One of the most important questions about political leadership is also one of the oldest: How strong must a leader be? For many, the answer is simple: A leader must be the strongest person on the block, able to conquer all rivals. But a moment's reflection shows that politics is more than fisticuffs, more than weight lifting and hammer throwing, too. The ability to calculate how much force to use in a given instance spells the difference between the wise leader and the failed despot. When it comes to strength, politics is an art where a deft interpersonal touch can sometimes win the day and where harshness or bluster can lead to regime change. That principle holds more often in democracies than autocracies but, even there, the misapplication of force can doom a leader, a fate suffered in recent years by Idi Amin, Ferdinand Marcos, Saddam Hussein, and Slobodan Milosevic, to name but a few.

To be successful, a democratic leader must become an oxymoron, promising all the strength that followership allows. A democratic leader must be strong and yet listen, proclaim a vision without becoming transfixed by it. Michael Novak (1985) has famously declared an American president to be a priest, a prophet, and a king but he could just as easily have called him a First Acolyte or First Citizen. A democratic leader hangs constantly on tenterhooks.

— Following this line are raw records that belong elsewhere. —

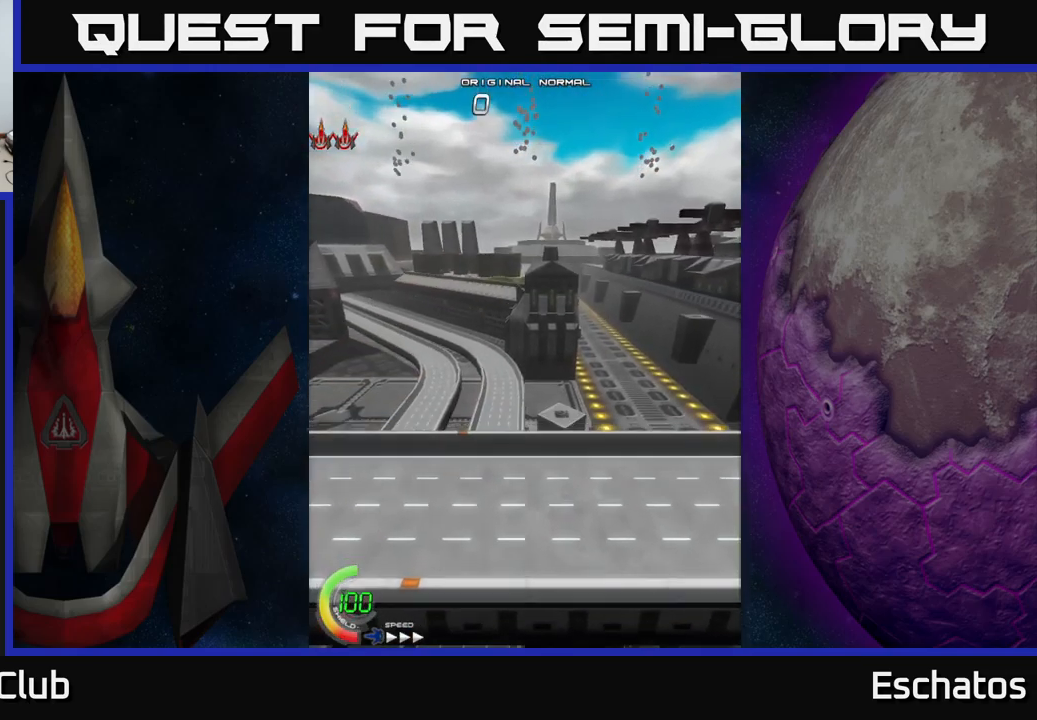
{"buttons": ["DPAD_UP"], "left_stick": "center", "right_stick": "center", "events": []}
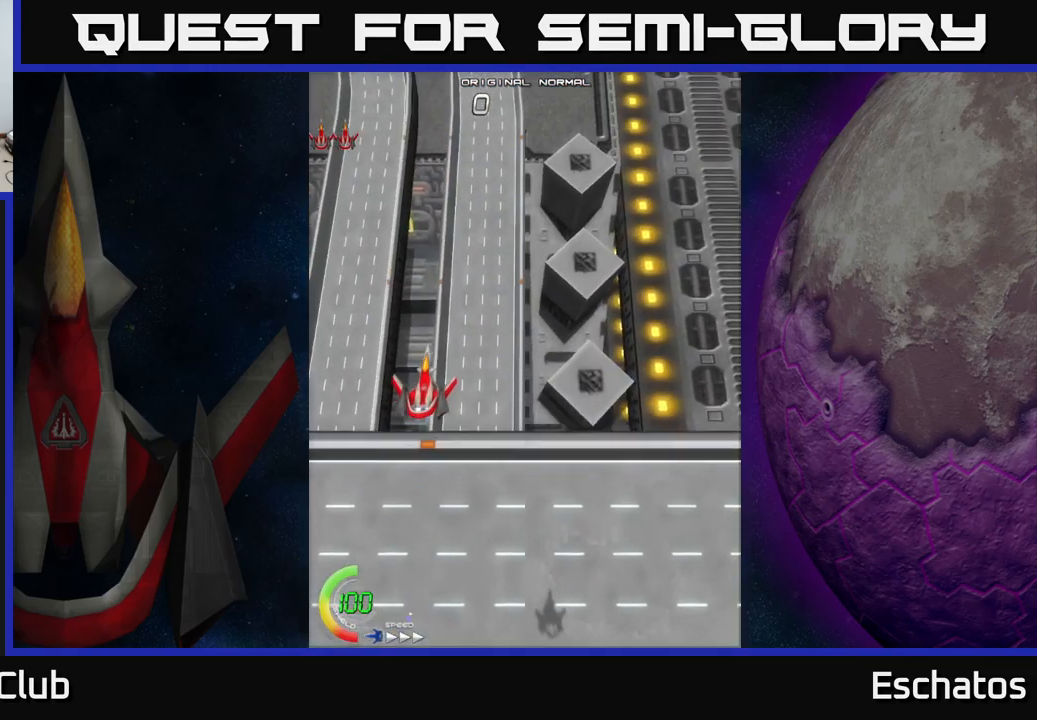
{"buttons": ["A"], "left_stick": "center", "right_stick": "center", "events": [[50, "DPAD_RIGHT", "down"], [233, "A", "down"], [266, "DPAD_RIGHT", "up"], [483, "DPAD_UP", "up"]]}
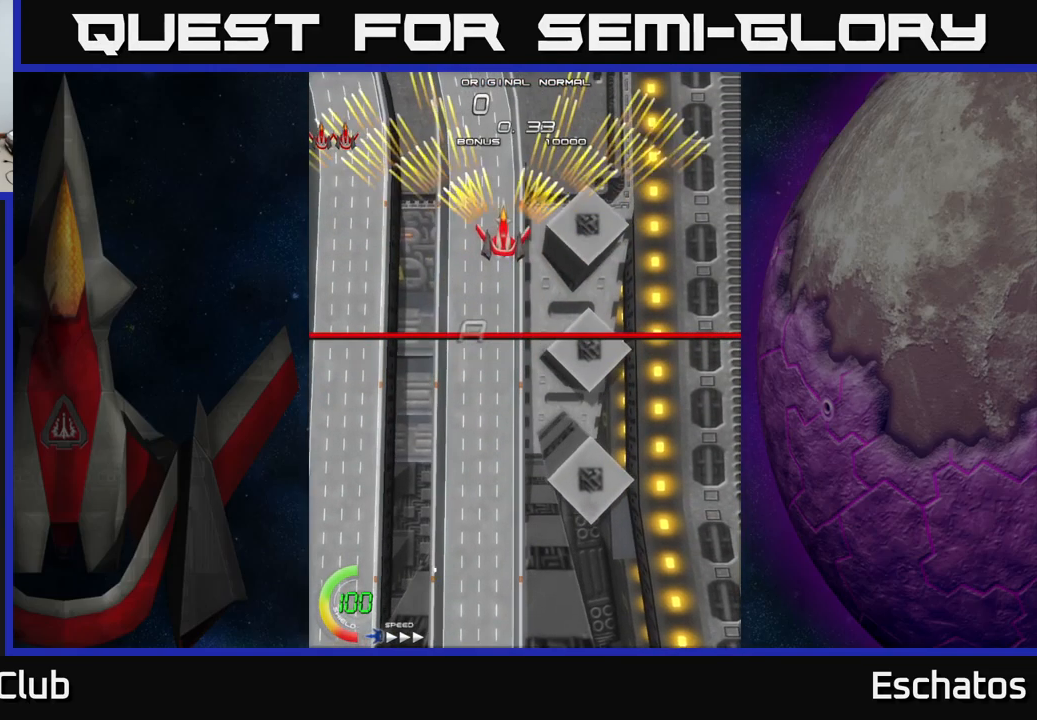
{"buttons": ["A", "DPAD_RIGHT"], "left_stick": "center", "right_stick": "center", "events": [[116, "DPAD_RIGHT", "down"], [266, "DPAD_RIGHT", "up"], [300, "DPAD_LEFT", "down"], [433, "DPAD_LEFT", "up"], [450, "DPAD_DOWN", "down"], [483, "DPAD_RIGHT", "down"], [500, "DPAD_DOWN", "up"]]}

Such tensions have been especially sharp in the United States. Harry Truman, the ultimate dealmaker of the 1920s, became a man of extraordinary resolve just 20 years later. Dwight Eisenhower, who oversaw the allied landing in North Africa and served as Supreme Commander in France, became a surprisingly flexible politician when living in the White House. How did they know when to stand and when to bend, when to hold forth and when to keep their own counsel?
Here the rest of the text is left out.